4. Understand that men need relationships, too.

The stoic, rugged, individualist white male culture of most European and North American businesses fosters a “go it alone” mindset that assumes each man is an island, capable of taking care of himself socially and emotionally (often with the premise that his basic needs are met by an at-home spouse who manages the domestic details). Our rates of addiction, cancer, heart disease, depression, suicide, and stress-related illness are evidence that independence and solitary movement through the world is bad for all of us.

When men start asserting that their relationships are a priority to their wellbeing and that these require space and time to be tended, how we roll at work will begin to change. For too many years, women have been the voices crying out for the need for flexibility, work-from-home options, family leave, and creative solutions, which makes it look like women are the only ones who suffer in the hands of our shared work-focused society. Isn’t it time we examined the needs men have for a life outside of work in which they are loved, supported, and cherished?

5. Ask for social health support.

Wellness includes our social health, and we should ask for support in this dimension of our lives. Most workplace wellness programs include gym membership, weight-loss programs, smoking cessation, and safety trainings.

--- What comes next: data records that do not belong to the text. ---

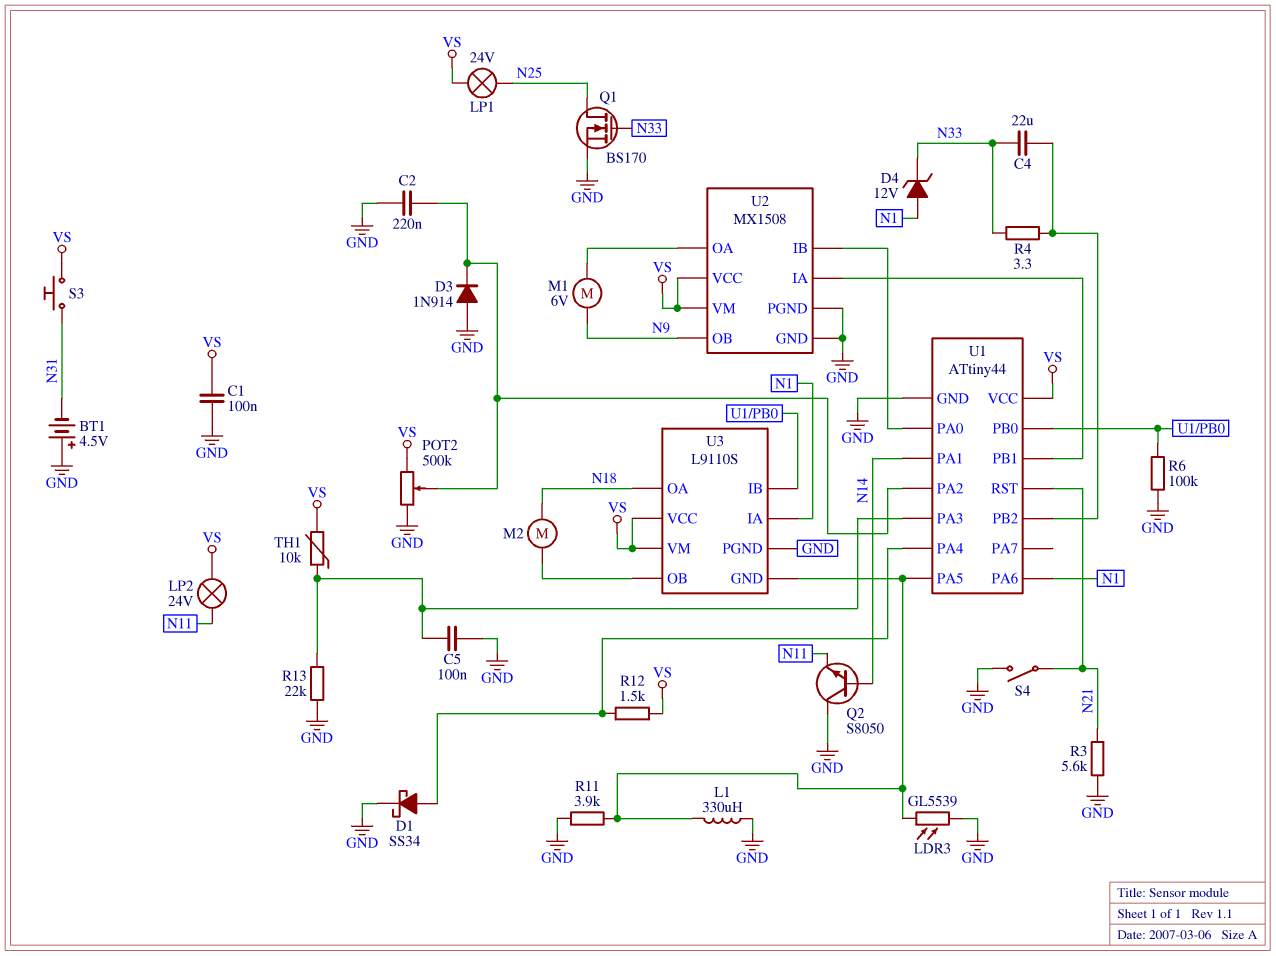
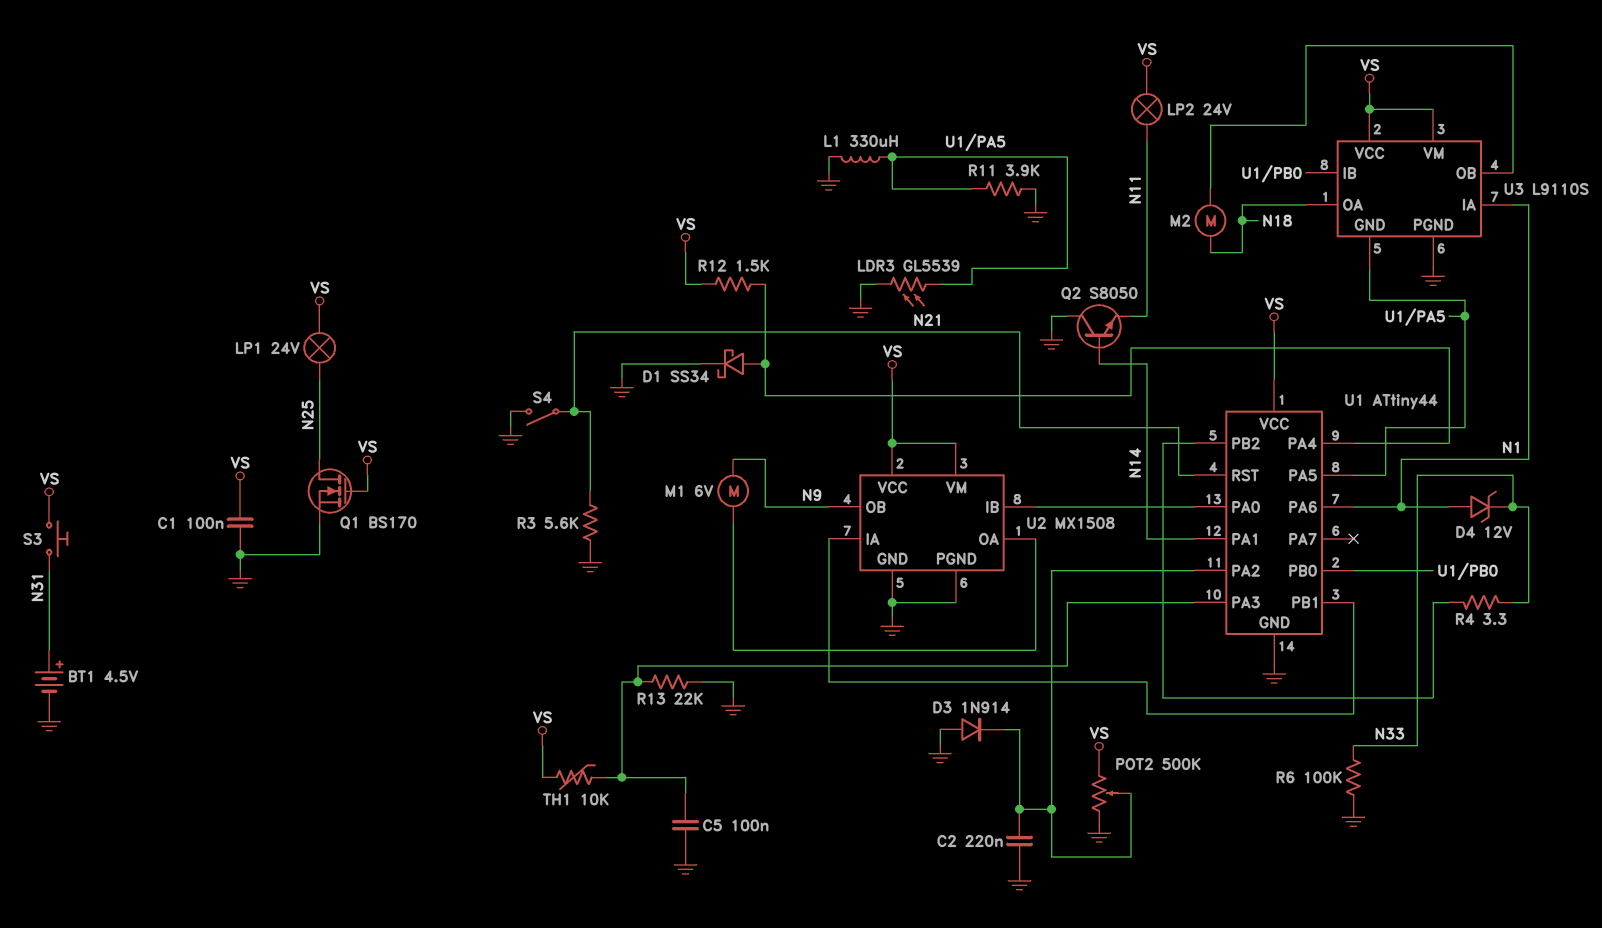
BT1: 4.5V (plus GND, minus N31) -> 4.5V (plus N31, minus GND)
C4: 22uF (N33, U1/PB2) -> none
Q1: NMOS BS170 (G N33, D N25, S GND) -> NMOS BS170 (G VS, D N25, S GND)
R6: 100k (GND, U1/PB0) -> 100k (GND, N33)

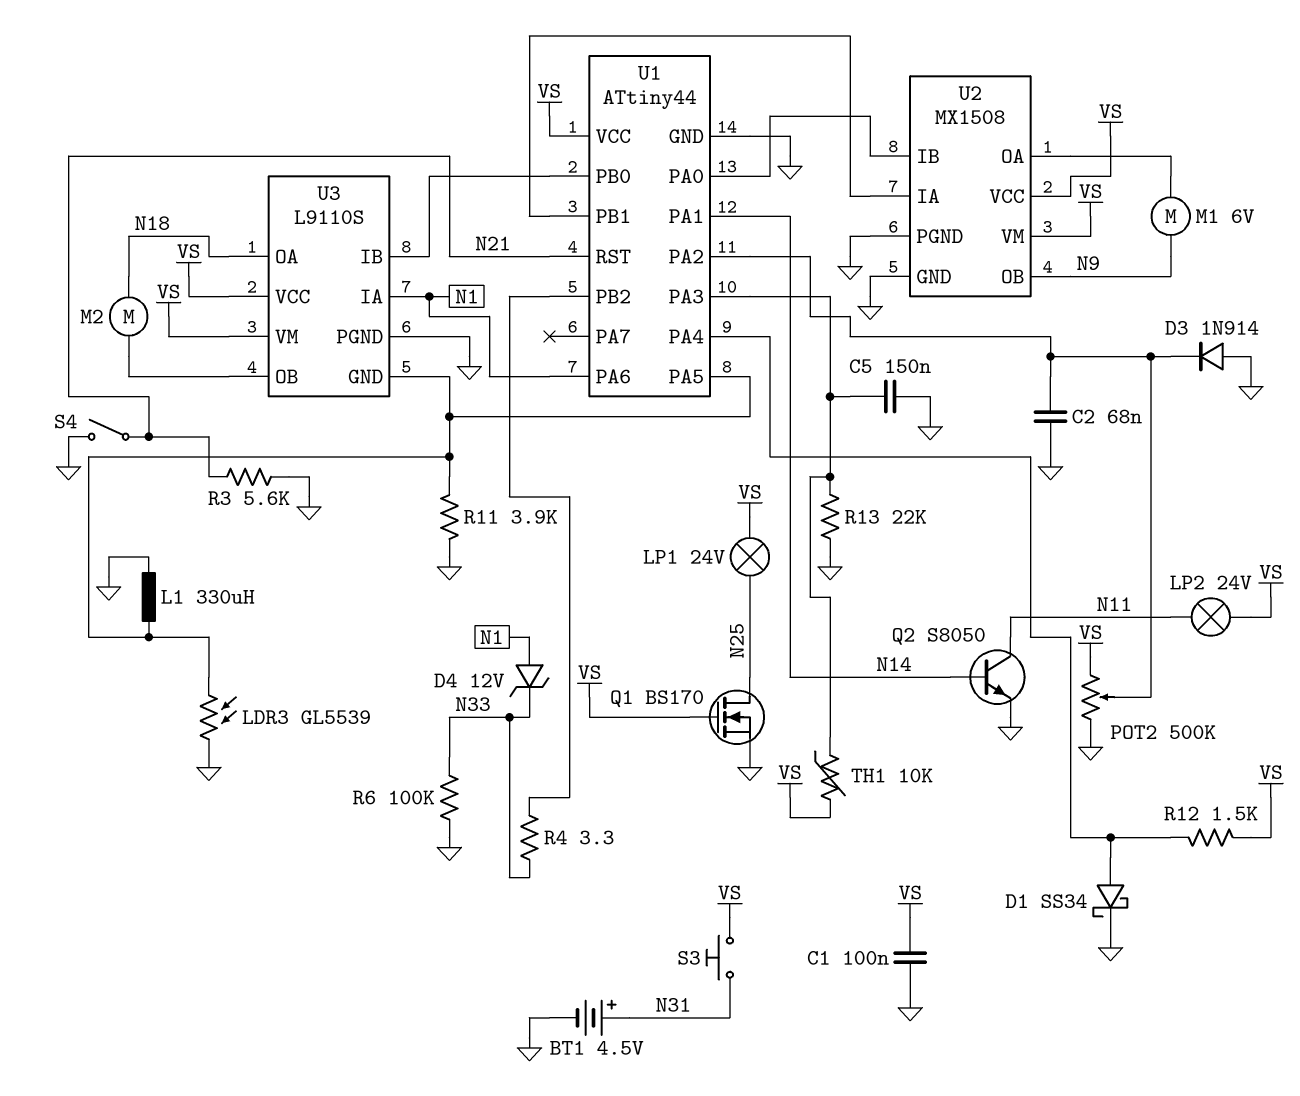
C2: 220nF (GND, U1/PA2) -> 68nF (GND, U1/PA2)
C5: 100nF (GND, U1/PA3) -> 150nF (GND, U1/PA3)
Q2: NPN S8050 (B N14, C GND, E N11) -> NPN S8050 (B N14, C N11, E GND)

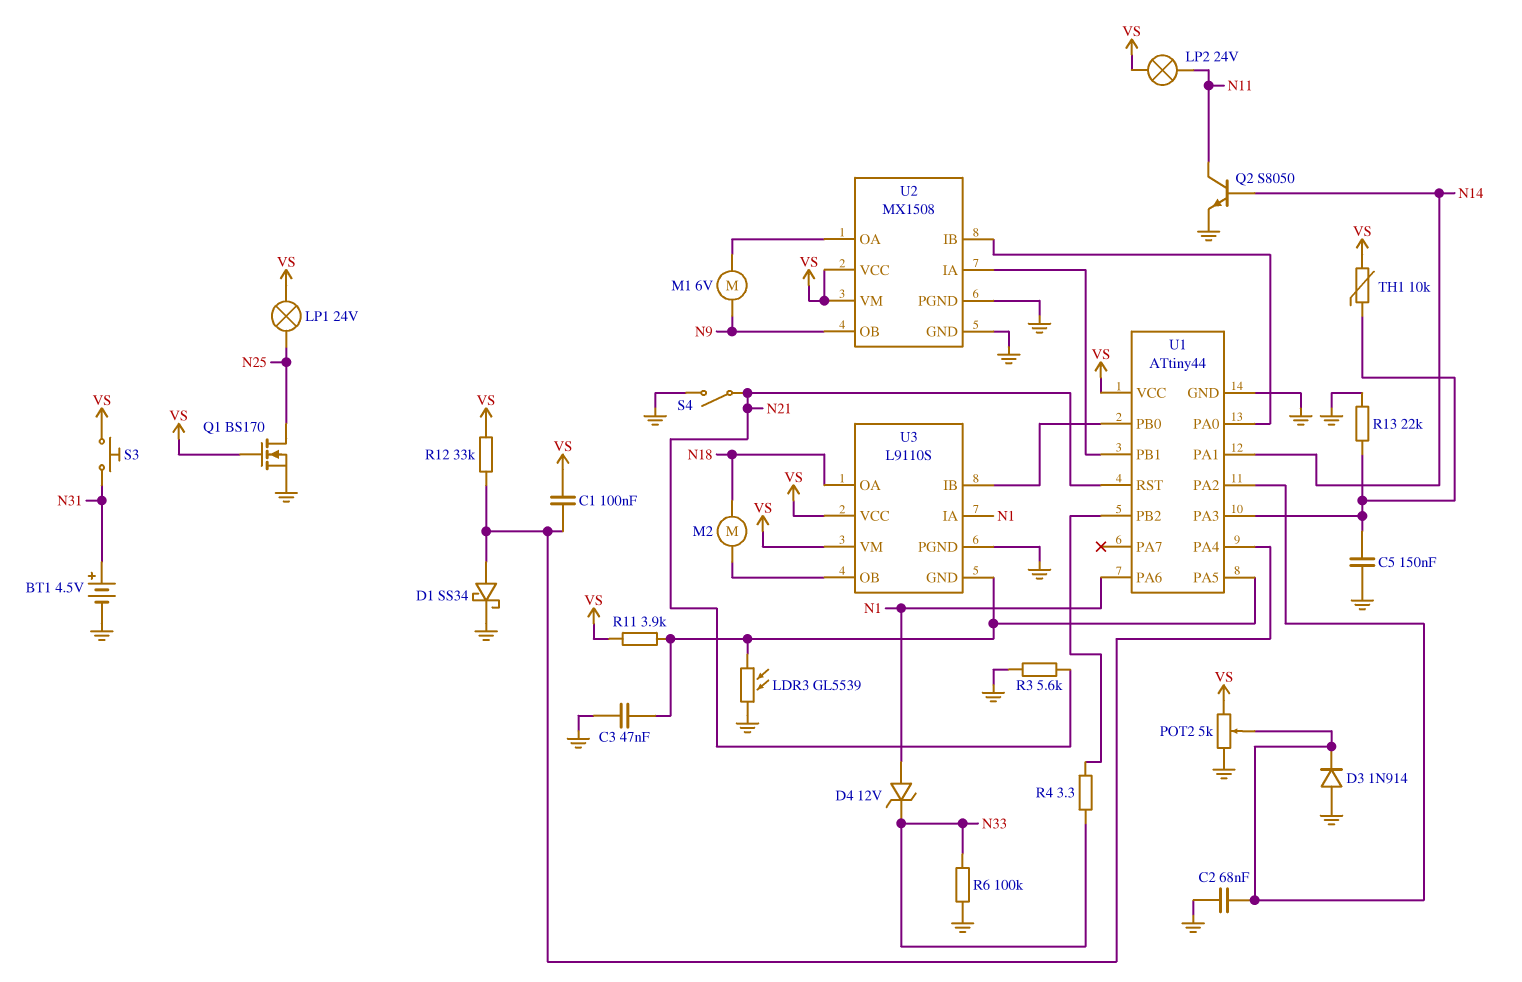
C1: 100nF (GND, VS) -> 100nF (U1/PA4, VS)
C3: none -> 47nF (GND, U1/PA5)
L1: 330uH (GND, U1/PA5) -> none
POT2: 500k (GND, VS, wiper U1/PA2) -> 5k (GND, VS, wiper U1/PA2)
R11: 3.9k (GND, U1/PA5) -> 3.9k (U1/PA5, VS)
R12: 1.5k (U1/PA4, VS) -> 33k (U1/PA4, VS)

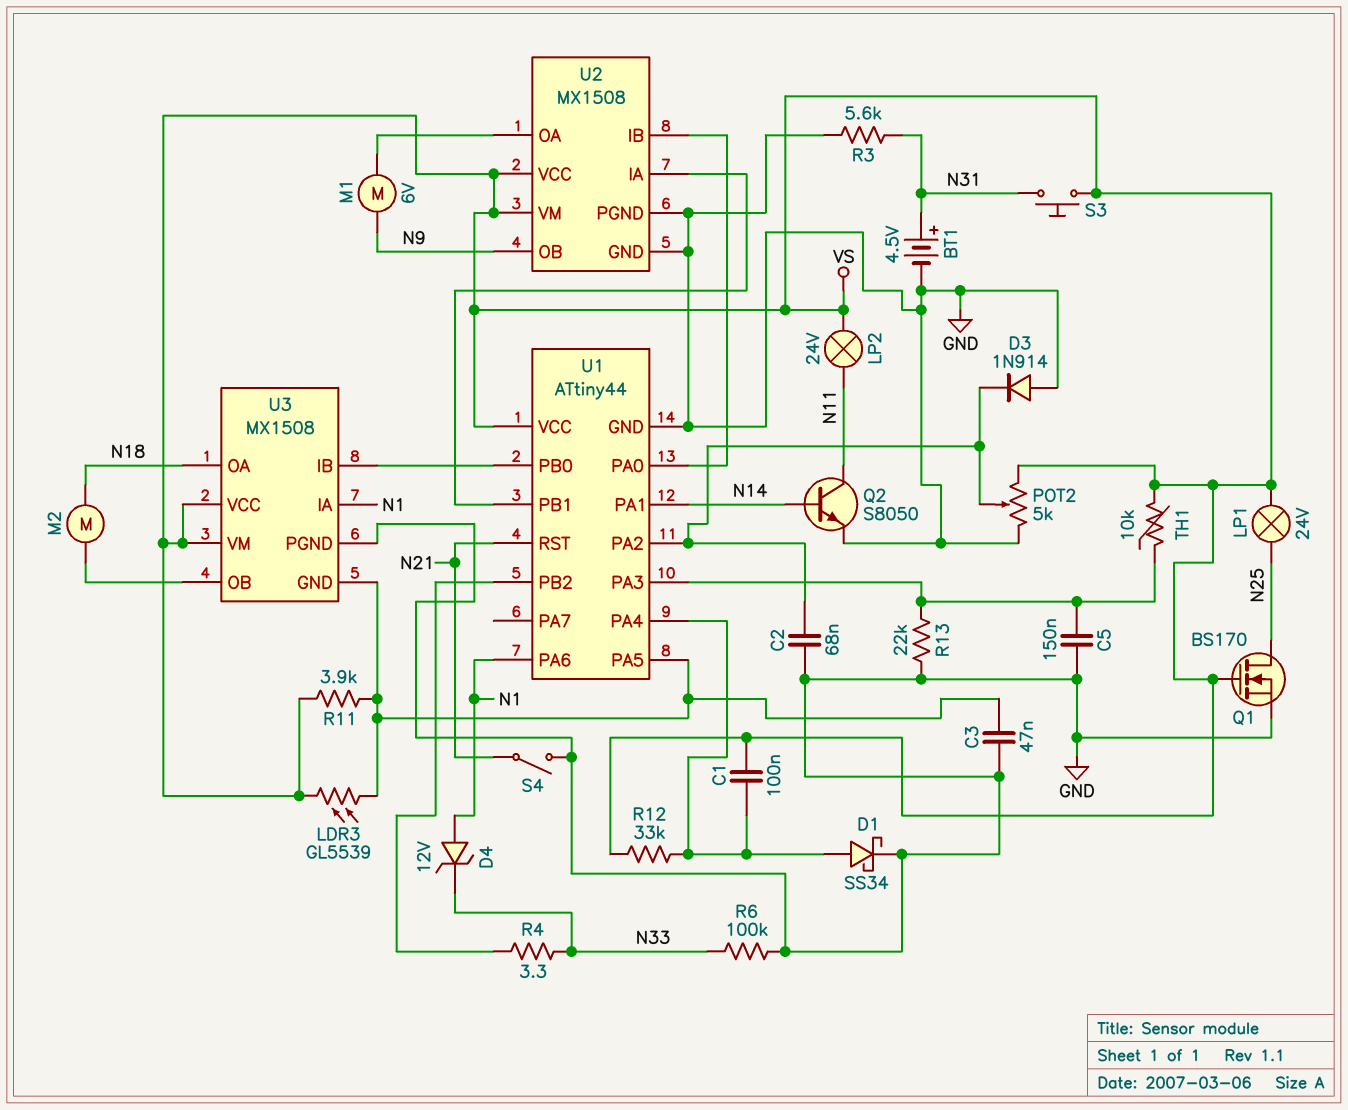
LDR3: GL5539 (GND, U1/PA5) -> GL5539 (U1/PA5, VS)
R3: 5.6k (GND, N21) -> 5.6k (GND, N31)
U3: L9110S -> MX1508

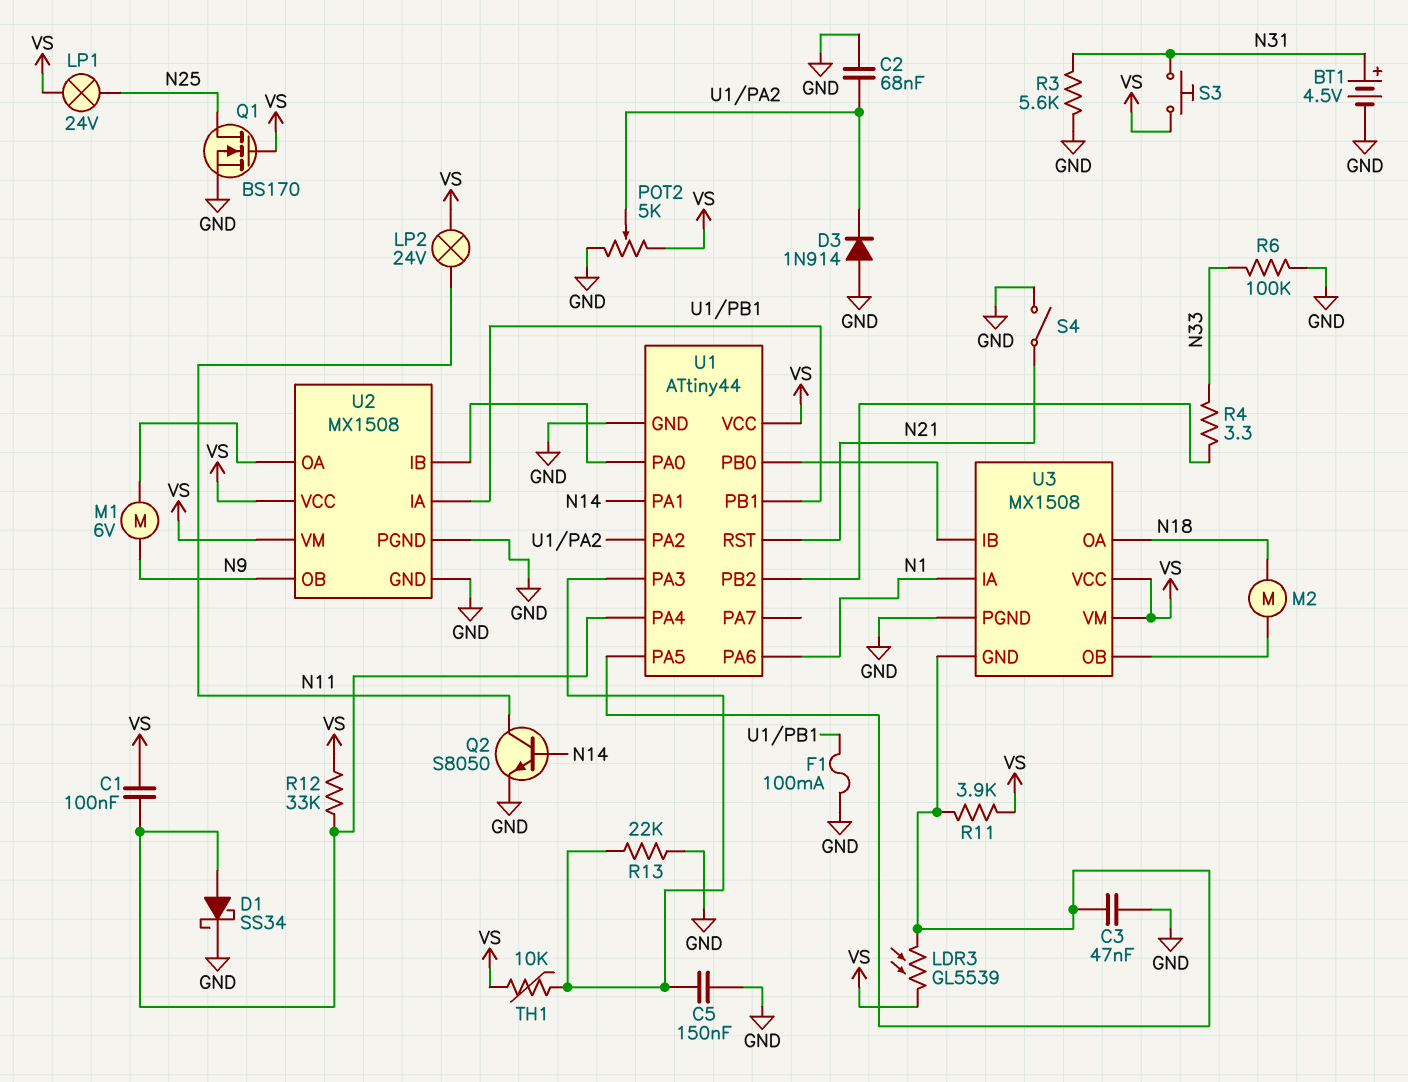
D4: zener 12V (A N1, K N33) -> none
F1: none -> 100mA (GND, U1/PB1)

Some extend into general healthcare and employee assistance programs. What if they included programs and strategies to assist employees in proactively considering how they will tend their social lives outside of work?

Despite how we act, there is not an impenetrable barrier between our work and our home lives. Most of us think about and manage our social needs every single day: When will I meet my partner for dinner? Will I make the train to my high-school reunion after work on Friday? Another business trip, but it’s on my son’s birthday? It takes creativity to juggle it all, but wellness programs that equip us with tools to pay attention to our social health are critical.

The bottom line

Can we lay to rest the outdated notion that working hard means we give it all we have, leaving us empty, tired, and with nothing left for the relationships that sustain us? By courageously naming and paying attention to the health of our relationships, we become more capable, able, and motivated employees. We have a life outside of work, filled with people who get us and care for us and whom we love. When these relationships have the time and attention they need for us to feel connected, we can be focused at work and not distracted by our isolation, fear, or loneliness.